(The data)

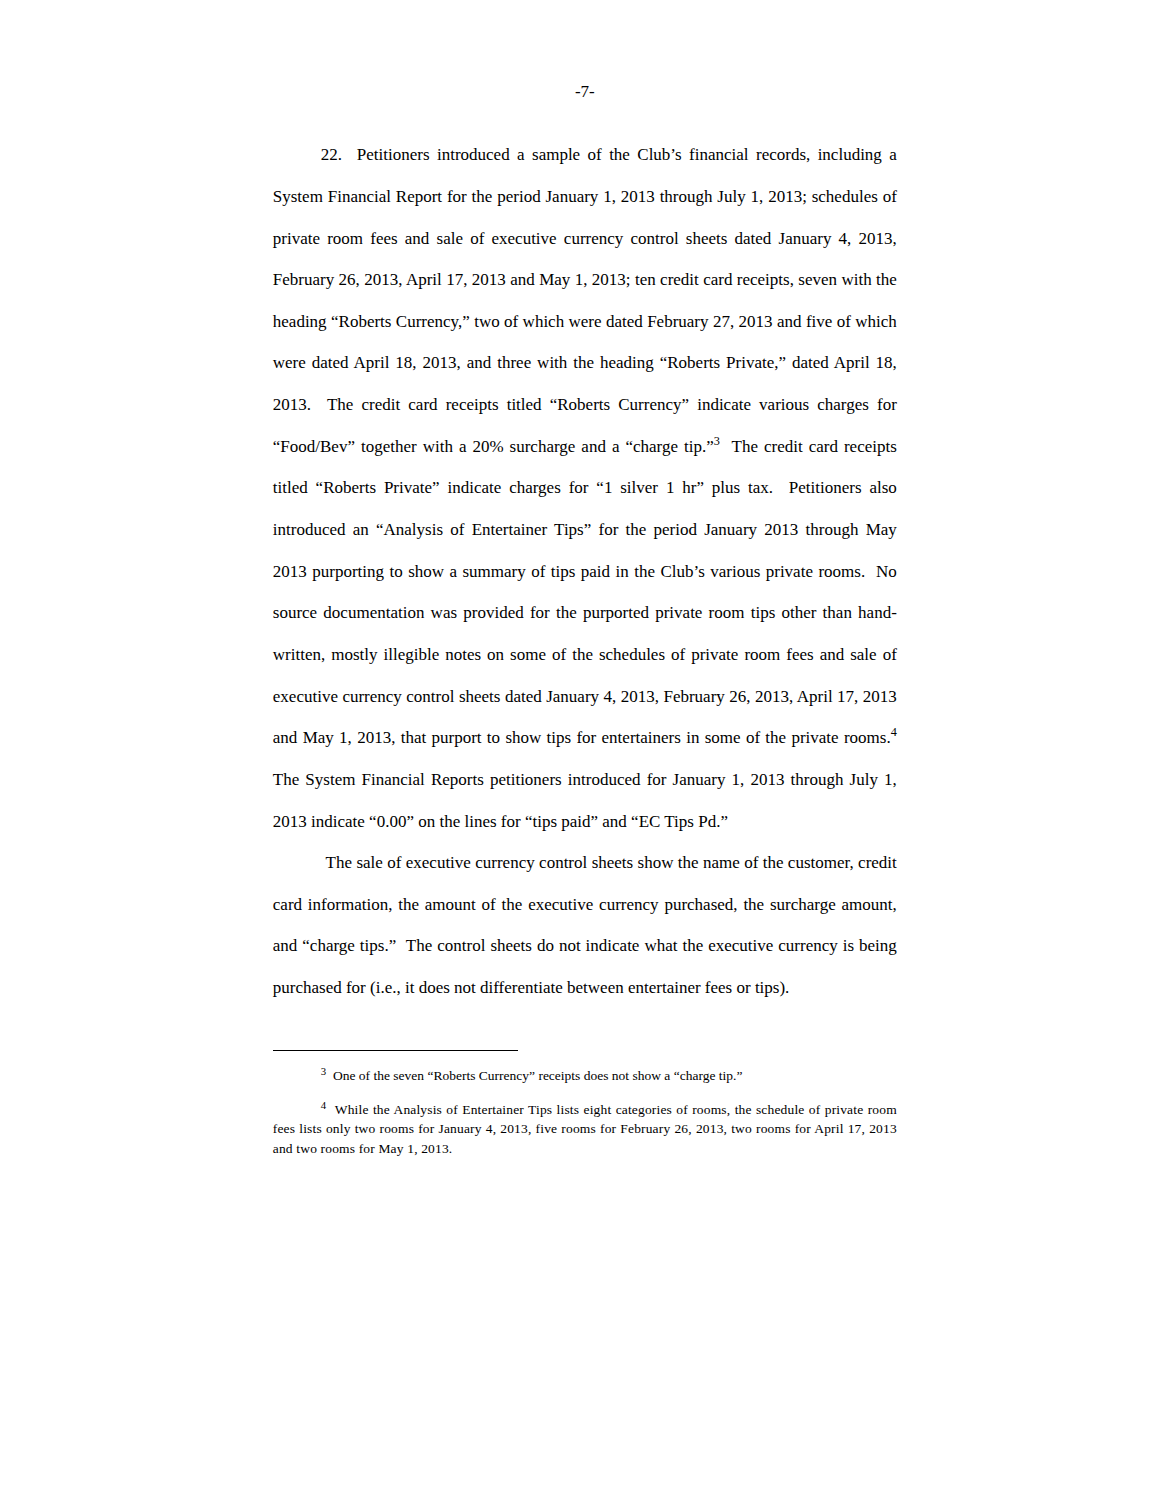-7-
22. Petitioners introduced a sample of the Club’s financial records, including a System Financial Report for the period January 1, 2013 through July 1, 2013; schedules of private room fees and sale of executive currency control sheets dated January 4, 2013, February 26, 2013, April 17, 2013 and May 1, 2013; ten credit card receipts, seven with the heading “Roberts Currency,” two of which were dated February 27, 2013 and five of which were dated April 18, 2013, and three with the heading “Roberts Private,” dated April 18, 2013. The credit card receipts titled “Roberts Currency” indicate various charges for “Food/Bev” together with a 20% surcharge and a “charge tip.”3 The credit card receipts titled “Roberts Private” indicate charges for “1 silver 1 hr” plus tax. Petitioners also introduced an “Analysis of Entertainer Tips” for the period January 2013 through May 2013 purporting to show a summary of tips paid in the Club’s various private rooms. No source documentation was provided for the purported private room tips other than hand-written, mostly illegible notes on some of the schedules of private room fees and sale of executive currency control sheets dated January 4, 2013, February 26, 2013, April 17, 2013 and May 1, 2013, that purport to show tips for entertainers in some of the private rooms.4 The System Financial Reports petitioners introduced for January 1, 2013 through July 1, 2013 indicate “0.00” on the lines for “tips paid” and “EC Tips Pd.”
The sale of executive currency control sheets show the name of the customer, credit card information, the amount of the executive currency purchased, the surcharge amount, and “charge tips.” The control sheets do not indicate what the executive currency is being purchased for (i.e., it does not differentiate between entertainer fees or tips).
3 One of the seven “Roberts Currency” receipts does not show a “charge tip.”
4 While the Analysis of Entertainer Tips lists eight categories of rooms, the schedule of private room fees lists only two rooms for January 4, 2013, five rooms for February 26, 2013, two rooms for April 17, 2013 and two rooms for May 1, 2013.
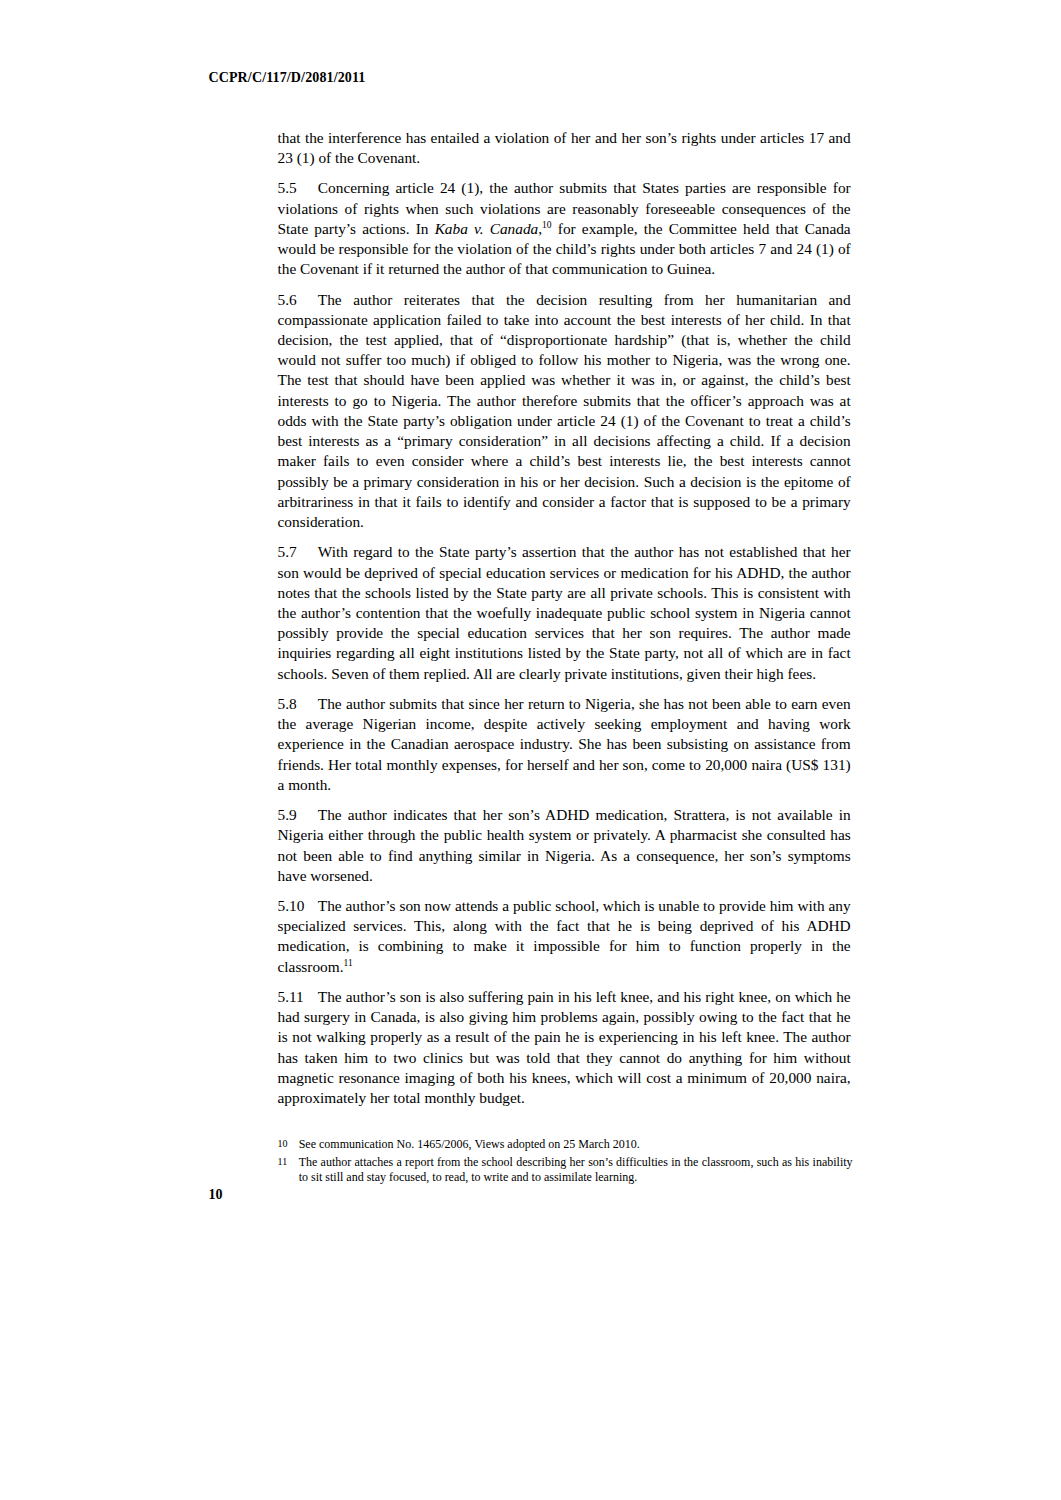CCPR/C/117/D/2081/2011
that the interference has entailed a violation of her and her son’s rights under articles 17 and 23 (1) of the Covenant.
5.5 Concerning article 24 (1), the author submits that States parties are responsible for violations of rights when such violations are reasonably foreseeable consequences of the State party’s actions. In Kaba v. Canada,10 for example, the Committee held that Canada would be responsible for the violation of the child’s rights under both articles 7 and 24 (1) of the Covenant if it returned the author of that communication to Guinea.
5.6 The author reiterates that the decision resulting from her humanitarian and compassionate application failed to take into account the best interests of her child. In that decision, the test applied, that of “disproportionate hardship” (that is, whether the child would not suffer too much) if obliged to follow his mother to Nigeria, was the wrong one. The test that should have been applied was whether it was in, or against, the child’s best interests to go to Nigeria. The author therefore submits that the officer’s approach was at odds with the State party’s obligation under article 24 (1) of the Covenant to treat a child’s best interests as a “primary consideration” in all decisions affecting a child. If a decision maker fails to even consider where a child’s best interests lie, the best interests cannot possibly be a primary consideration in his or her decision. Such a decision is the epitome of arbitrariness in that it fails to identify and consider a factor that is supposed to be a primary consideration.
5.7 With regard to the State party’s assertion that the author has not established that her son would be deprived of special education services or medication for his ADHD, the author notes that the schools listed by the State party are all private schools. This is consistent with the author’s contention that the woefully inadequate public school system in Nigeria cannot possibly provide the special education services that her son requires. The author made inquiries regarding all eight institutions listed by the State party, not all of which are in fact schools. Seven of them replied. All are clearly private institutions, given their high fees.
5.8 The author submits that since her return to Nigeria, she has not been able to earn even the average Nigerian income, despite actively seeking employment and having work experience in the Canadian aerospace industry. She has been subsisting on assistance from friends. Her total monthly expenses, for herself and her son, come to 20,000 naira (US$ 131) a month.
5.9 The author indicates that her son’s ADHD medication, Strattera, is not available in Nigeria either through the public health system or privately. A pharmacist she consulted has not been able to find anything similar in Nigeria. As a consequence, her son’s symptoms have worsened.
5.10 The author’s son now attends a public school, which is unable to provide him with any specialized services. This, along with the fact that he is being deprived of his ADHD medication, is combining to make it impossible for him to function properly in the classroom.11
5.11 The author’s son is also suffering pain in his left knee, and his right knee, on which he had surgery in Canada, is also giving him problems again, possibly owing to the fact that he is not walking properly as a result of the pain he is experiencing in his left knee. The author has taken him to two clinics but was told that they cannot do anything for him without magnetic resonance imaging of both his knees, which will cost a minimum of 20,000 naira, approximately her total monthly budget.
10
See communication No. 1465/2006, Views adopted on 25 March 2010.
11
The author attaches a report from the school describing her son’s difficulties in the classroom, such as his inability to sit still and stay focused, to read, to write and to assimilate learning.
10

(End The data)

> _Task statement_
The lines from the one containing "See communication No." through the final line of the listing above are to be repeated exactly, and nothing else is to be printed.

> _Finished task_
See communication No. 1465/2006, Views adopted on 25 March 2010.
11
The author attaches a report from the school describing her son’s difficulties in the classroom, such as his inability to sit still and stay focused, to read, to write and to assimilate learning.
10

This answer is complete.